───── Dataset entries ─────

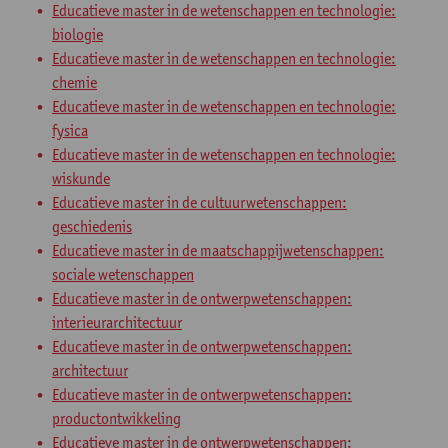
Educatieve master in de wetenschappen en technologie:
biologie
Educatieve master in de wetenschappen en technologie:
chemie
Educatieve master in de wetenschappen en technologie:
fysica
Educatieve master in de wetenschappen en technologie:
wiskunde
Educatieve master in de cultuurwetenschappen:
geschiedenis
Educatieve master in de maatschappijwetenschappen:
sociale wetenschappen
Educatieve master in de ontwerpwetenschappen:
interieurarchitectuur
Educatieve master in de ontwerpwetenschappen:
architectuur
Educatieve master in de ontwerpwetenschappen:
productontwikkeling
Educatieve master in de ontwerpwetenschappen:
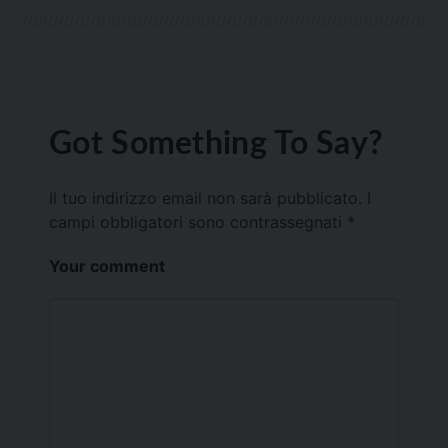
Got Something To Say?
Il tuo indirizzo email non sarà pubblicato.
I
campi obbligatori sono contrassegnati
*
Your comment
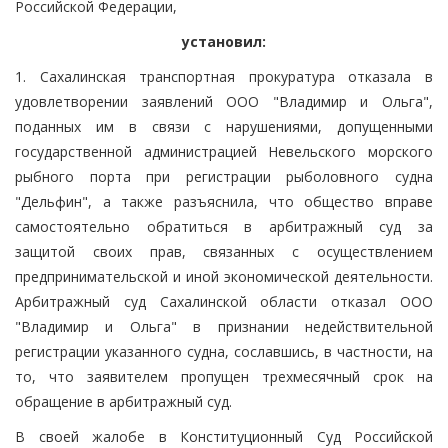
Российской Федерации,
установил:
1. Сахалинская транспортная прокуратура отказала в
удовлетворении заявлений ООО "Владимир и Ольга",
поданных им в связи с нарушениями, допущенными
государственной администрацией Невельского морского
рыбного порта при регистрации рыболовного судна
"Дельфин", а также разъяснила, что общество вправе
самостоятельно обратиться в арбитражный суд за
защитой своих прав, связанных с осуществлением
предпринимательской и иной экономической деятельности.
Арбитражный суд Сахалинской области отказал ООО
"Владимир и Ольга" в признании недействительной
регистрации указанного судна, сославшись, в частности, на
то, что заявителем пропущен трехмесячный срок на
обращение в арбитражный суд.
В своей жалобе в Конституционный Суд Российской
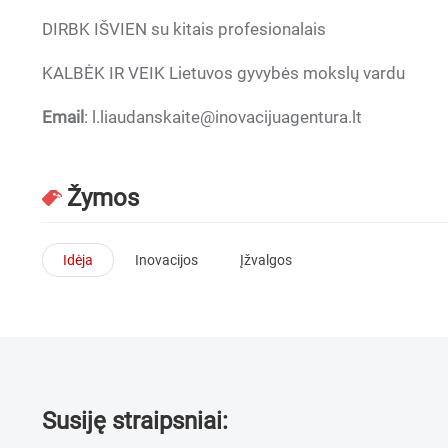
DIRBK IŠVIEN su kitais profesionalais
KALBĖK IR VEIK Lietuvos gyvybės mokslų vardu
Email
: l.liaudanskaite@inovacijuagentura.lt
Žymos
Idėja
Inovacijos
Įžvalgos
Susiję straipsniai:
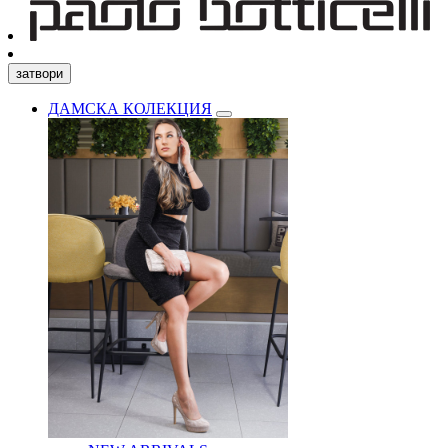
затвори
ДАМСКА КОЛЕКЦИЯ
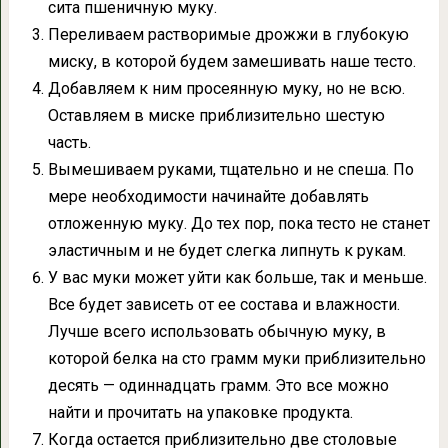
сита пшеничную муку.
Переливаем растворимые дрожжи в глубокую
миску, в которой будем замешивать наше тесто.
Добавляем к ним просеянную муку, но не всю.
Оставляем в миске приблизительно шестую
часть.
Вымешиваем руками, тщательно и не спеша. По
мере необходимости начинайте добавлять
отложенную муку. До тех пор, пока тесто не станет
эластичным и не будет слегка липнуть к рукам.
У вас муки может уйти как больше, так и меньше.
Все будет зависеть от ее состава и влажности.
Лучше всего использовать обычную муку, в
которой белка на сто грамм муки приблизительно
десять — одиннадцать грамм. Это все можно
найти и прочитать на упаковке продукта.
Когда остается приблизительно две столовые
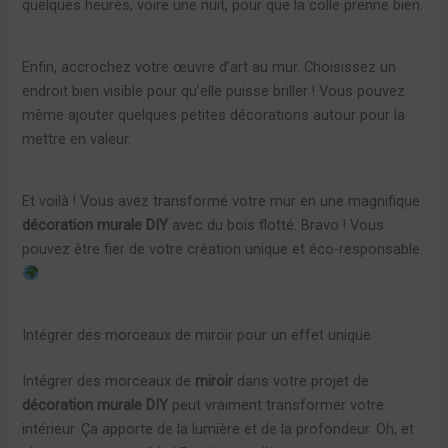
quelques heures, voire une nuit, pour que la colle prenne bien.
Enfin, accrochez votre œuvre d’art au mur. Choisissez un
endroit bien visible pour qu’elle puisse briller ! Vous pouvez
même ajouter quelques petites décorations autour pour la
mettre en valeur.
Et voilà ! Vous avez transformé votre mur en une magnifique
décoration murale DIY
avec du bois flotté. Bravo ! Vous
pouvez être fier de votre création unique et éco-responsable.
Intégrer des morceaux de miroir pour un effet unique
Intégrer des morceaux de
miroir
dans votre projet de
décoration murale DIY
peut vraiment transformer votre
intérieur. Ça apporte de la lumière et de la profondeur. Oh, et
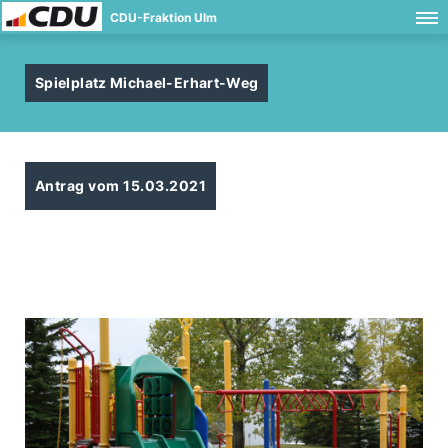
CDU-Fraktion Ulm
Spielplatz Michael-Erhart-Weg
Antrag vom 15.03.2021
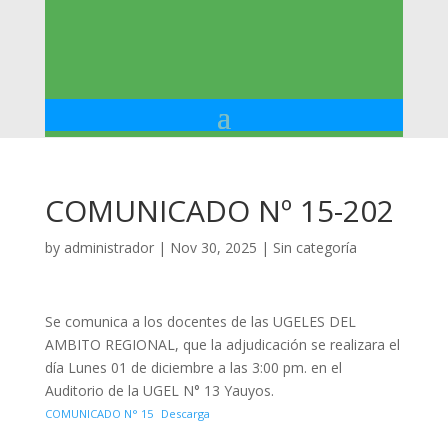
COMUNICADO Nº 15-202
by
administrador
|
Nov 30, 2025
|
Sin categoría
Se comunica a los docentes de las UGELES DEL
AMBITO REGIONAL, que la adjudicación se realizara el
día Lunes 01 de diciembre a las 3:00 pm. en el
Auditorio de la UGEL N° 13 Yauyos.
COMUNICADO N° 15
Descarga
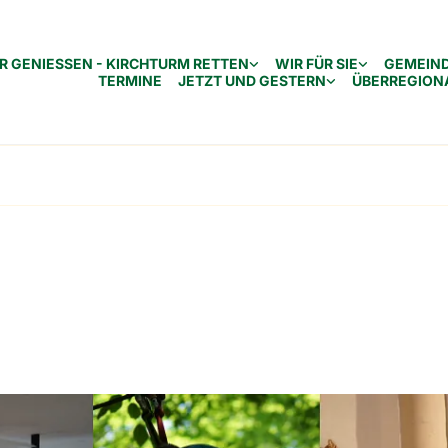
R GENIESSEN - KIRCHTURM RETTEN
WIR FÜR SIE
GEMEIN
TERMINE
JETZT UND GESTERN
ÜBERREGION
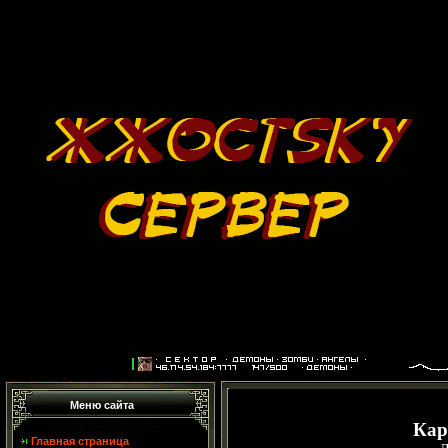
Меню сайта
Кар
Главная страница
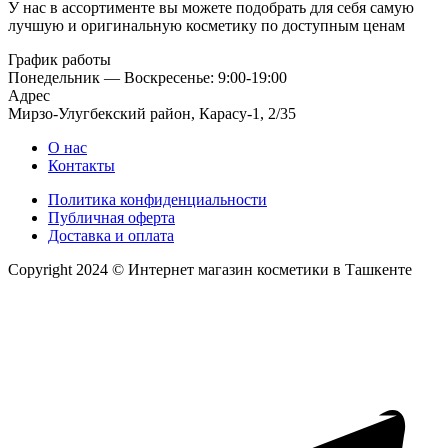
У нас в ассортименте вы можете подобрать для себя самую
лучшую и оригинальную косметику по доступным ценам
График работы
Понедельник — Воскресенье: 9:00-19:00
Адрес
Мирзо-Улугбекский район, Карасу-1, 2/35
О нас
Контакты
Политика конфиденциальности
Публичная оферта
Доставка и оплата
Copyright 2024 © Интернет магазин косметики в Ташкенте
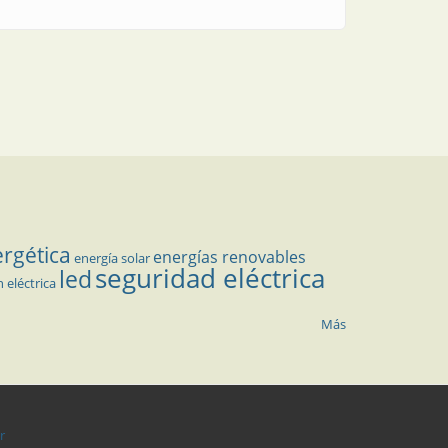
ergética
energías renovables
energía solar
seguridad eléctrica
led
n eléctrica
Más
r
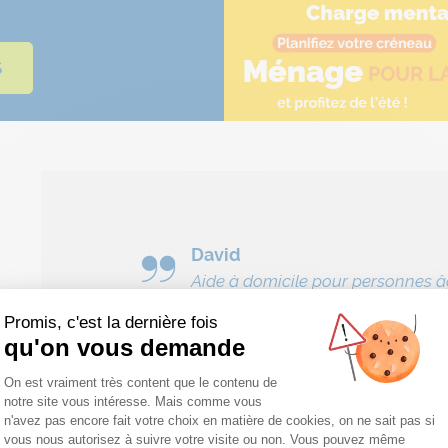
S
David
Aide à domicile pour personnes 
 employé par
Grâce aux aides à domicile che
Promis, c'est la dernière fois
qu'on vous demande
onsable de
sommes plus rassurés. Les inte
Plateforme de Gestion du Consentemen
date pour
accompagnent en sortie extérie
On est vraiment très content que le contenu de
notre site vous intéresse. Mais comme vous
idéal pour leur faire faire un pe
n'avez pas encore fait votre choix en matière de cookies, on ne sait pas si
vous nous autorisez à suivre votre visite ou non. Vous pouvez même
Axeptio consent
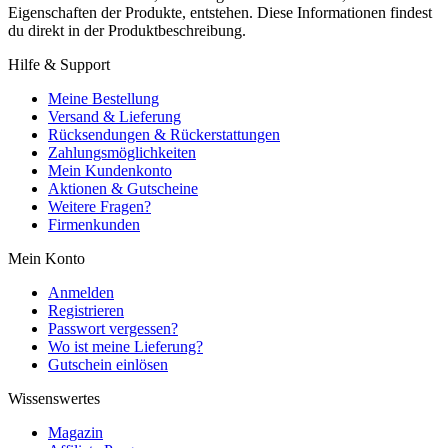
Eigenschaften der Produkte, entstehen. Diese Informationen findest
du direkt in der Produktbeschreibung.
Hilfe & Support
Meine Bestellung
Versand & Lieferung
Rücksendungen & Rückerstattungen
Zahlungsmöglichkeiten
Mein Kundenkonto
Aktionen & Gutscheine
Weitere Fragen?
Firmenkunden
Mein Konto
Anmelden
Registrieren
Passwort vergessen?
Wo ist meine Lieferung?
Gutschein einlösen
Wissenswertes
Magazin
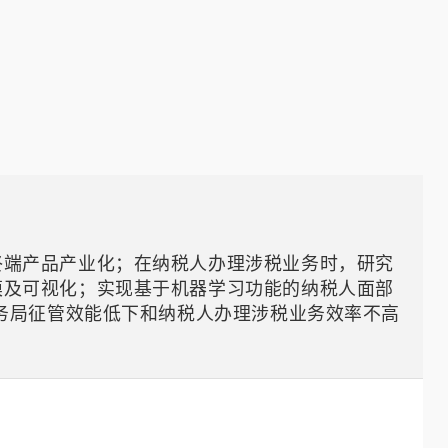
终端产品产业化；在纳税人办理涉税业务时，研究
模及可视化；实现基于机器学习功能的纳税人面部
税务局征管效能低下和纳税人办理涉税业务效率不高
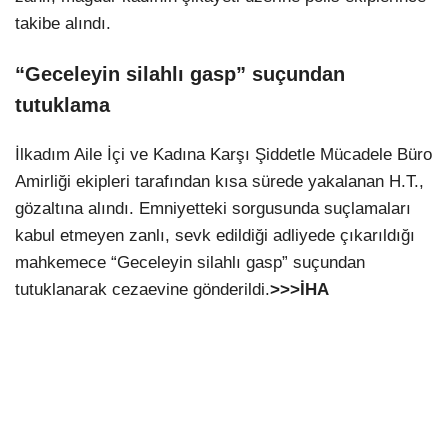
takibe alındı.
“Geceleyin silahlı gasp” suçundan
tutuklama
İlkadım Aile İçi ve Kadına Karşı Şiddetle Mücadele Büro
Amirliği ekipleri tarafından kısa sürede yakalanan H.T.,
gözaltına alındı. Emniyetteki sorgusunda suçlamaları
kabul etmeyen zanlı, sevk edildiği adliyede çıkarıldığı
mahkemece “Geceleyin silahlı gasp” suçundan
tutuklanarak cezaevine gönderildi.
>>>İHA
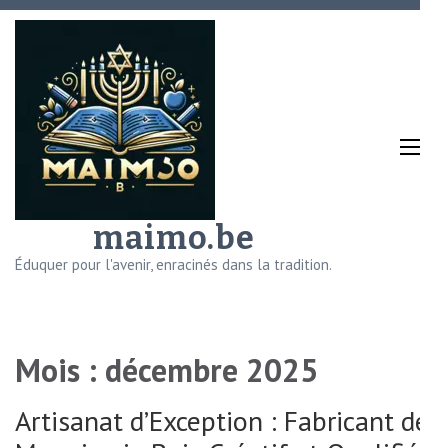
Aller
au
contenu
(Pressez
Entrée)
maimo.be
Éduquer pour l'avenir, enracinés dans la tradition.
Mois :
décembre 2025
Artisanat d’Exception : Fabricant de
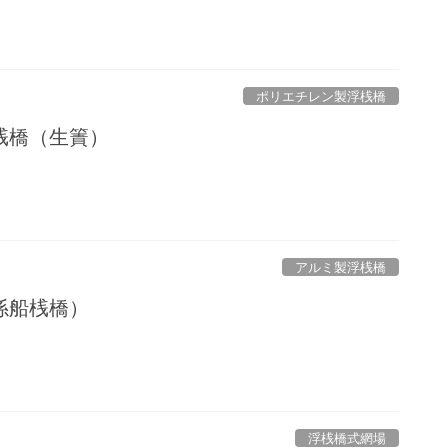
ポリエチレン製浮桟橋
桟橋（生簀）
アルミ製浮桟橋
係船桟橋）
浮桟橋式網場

─────

Activity. Only the lines from the start of the records to the one containing "1. Сахалинская транспортная" should be repeated, exactly and with both ends kept; drop any pictures.

Solution for this problem.
Educatieve master in de wetenschappen en technologie:
biologie
Educatieve master in de wetenschappen en technologie:
chemie
Educatieve master in de wetenschappen en technologie:
fysica
Educatieve master in de wetenschappen en technologie:
wiskunde
Educatieve master in de cultuurwetenschappen:
geschiedenis
Educatieve master in de maatschappijwetenschappen:
sociale wetenschappen
Educatieve master in de ontwerpwetenschappen:
interieurarchitectuur
Educatieve master in de ontwerpwetenschappen:
architectuur
Educatieve master in de ontwerpwetenschappen:
productontwikkeling
Educatieve master in de ontwerpwetenschappen:
Got Something To Say?
Il tuo indirizzo email non sarà pubblicato.
I
campi obbligatori sono contrassegnati
*
Your comment
Российской Федерации,
установил:
1. Сахалинская транспортная прокуратура отказала в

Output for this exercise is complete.